Criei algumas inimizades nestas oficinas, mas nunca me ofendi com nenhuma das críticas, nem mesmo com as pessoais.

Entendo que o leitor tem um papel preponderante em relação à escrita. Um livro sem leitores é um livro morto, sem propósito, sem função. É fundamental que alguém apanhe aquela obra, mergulhe em seu universo e traga à vida seus personagens.
Somente isto justifica a existência da Literatura. Trata-se de um triângulo necessário entre autor-obra-leitor.
Nem todos os escritores se sentem confortáveis ao escutar o que pensam os leitores. Para eles, a escrita é uma via de mão única: eles produzem para o mundo, mas não se importam sobre como o mundo interpretará seu trabalho. Qualquer desvio na interpertação daquilo que ele tencionava basta para deixar este autor de mau humor, como se os leitores fossem bestas incapazes de compreender qualquer coisa.
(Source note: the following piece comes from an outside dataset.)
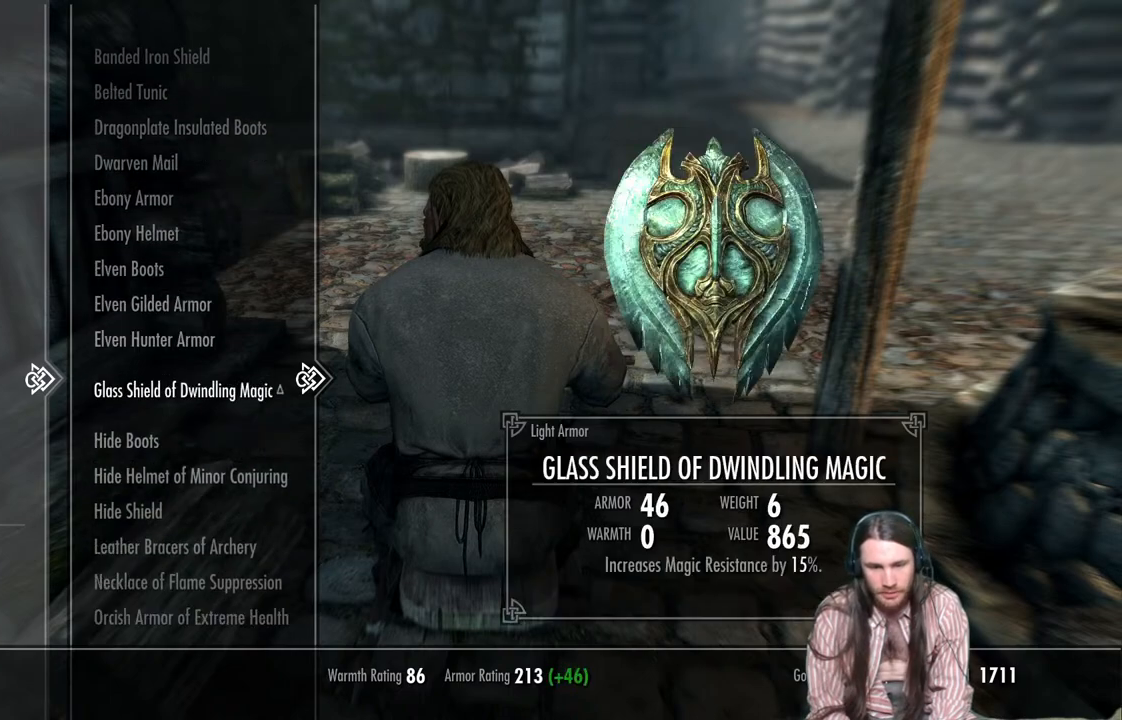
{"buttons": [], "left_stick": "center", "right_stick": "center", "events": [[117, "DPAD_DOWN", "up"], [250, "DPAD_DOWN", "down"], [350, "DPAD_DOWN", "up"]]}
Do mesmo modo que o autor tem plena liberdade para escrever o que lhe vier à mente, o leitor também tem bastante liberdade para interpretar aquelas palavras no livro, de preferência resguardando-se a certos limites da trama, porém, limites que são bastante subjetivos.
Estamos no interior do universo da interpretação e, quando escrevo "casa", posso ter imaginado uma casinha simples, com um portãozinho pequeno e uma roseira no quintal, enquanto que, na concepção do leitor, esta mesma palavra pode trazer uma série completamente diferente de imagens e impressões.
Cada palavra, frase, parágrafo e página de um livro visa delimitar uma experiência narrativa, tornando claros para os leitores pensamentos, descrições, diálogos e personagens. Alguns autores tendem (intencionalmente ou não) a ser mais ambíguos do que outros, a jogar com os sentidos e a explorar as entrelinhas. Outros querem ser transparentes do começo ao fim, sem deixar margem para dúvida.
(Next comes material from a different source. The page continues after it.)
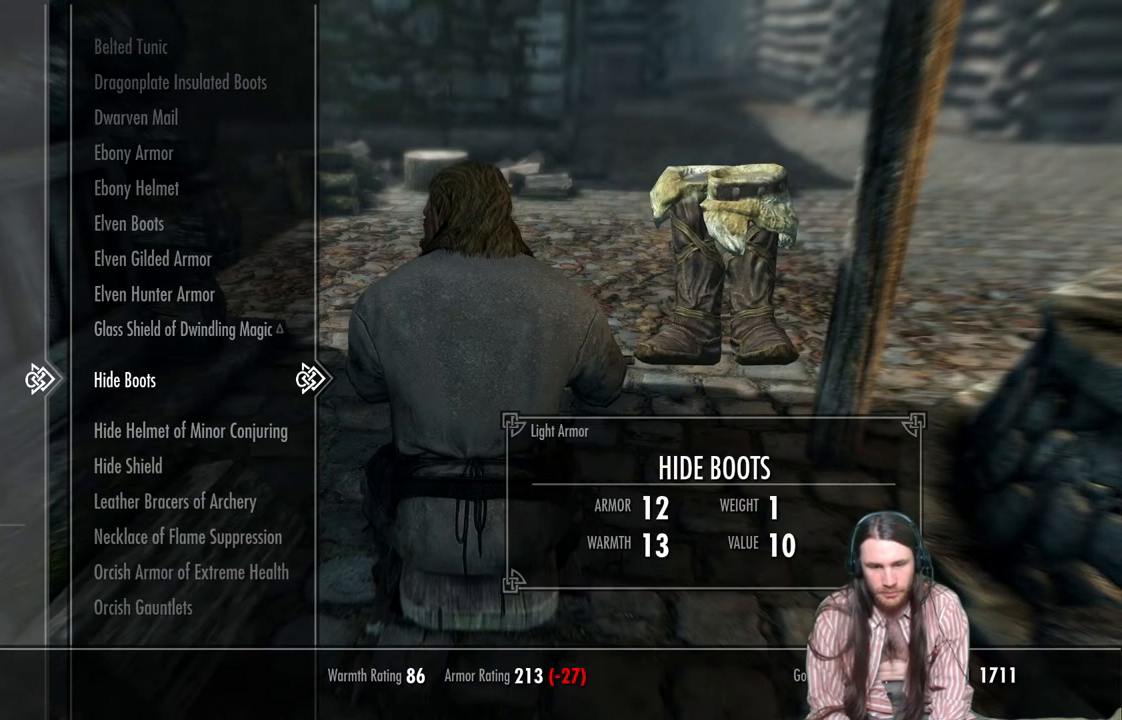
{"buttons": [], "left_stick": "center", "right_stick": "center", "events": []}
De qualquer modo, o leitor, em seu horizonte interpretativo, tem toda a liberdade de ler e entender um livro de acordo com suas próprias experiências e navegar através da narrativa com os instrumentos teóricos ou práticos que possui. Ele também tem a liberdade de gostar ou não do que leu segundo tais parâmetros.

Por outro lado, caso o autor venha a ter contato com esta interpretação dos leitores, ele também é livre para considerá-la equivocada, ou insuficiente, de acordo com a sua proposta de escrita, ou de assimilar a crítica e utilizá-la como uma referência para textos futuros.

O fato é que vivemos numa era opinativa, quando qualquer um se sente apto a emitir considerações sobre qualquer assunto. Portanto, não é qualquer crítica que terá embasamento, nem que deva ser levada seriamente.
Ao invés de se ofender com qualquer comentário negativo, o autor tem a opção de pôr-se no lugar do leitor e fazer um esforço para entender em que momento a expectativa dele sobre o livro se frustrou.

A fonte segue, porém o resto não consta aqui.